SOURCE DATA below:
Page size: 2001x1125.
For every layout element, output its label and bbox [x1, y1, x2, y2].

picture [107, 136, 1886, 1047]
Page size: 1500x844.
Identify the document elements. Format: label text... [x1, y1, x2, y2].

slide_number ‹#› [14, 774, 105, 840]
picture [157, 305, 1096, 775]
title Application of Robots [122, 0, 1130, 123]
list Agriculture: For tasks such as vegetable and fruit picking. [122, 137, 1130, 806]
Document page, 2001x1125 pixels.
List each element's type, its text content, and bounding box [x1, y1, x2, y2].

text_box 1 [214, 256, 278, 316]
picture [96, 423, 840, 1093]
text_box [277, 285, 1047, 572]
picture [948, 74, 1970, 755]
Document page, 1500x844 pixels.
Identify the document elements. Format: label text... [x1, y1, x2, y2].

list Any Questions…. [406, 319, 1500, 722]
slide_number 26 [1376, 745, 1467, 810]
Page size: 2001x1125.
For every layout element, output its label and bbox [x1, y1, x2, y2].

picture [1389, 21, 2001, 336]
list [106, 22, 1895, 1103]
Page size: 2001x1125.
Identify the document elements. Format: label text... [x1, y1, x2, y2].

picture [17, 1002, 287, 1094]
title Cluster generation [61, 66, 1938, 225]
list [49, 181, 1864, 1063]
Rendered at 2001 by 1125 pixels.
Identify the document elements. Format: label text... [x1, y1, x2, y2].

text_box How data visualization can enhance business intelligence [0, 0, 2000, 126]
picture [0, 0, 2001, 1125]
End of SOURCE DATA.
** ASSIGNED TASK **
Go through the records from the first line and copy each one exactly, ending after the line that contains "Document page, 2001x1125 pixels.". Give nothing else.

** TASK RESULT **
Page size: 2001x1125.
For every layout element, output its label and bbox [x1, y1, x2, y2].

picture [107, 136, 1886, 1047]
Page size: 1500x844.
Identify the document elements. Format: label text... [x1, y1, x2, y2].

slide_number ‹#› [14, 774, 105, 840]
picture [157, 305, 1096, 775]
title Application of Robots [122, 0, 1130, 123]
list Agriculture: For tasks such as vegetable and fruit picking. [122, 137, 1130, 806]
Document page, 2001x1125 pixels.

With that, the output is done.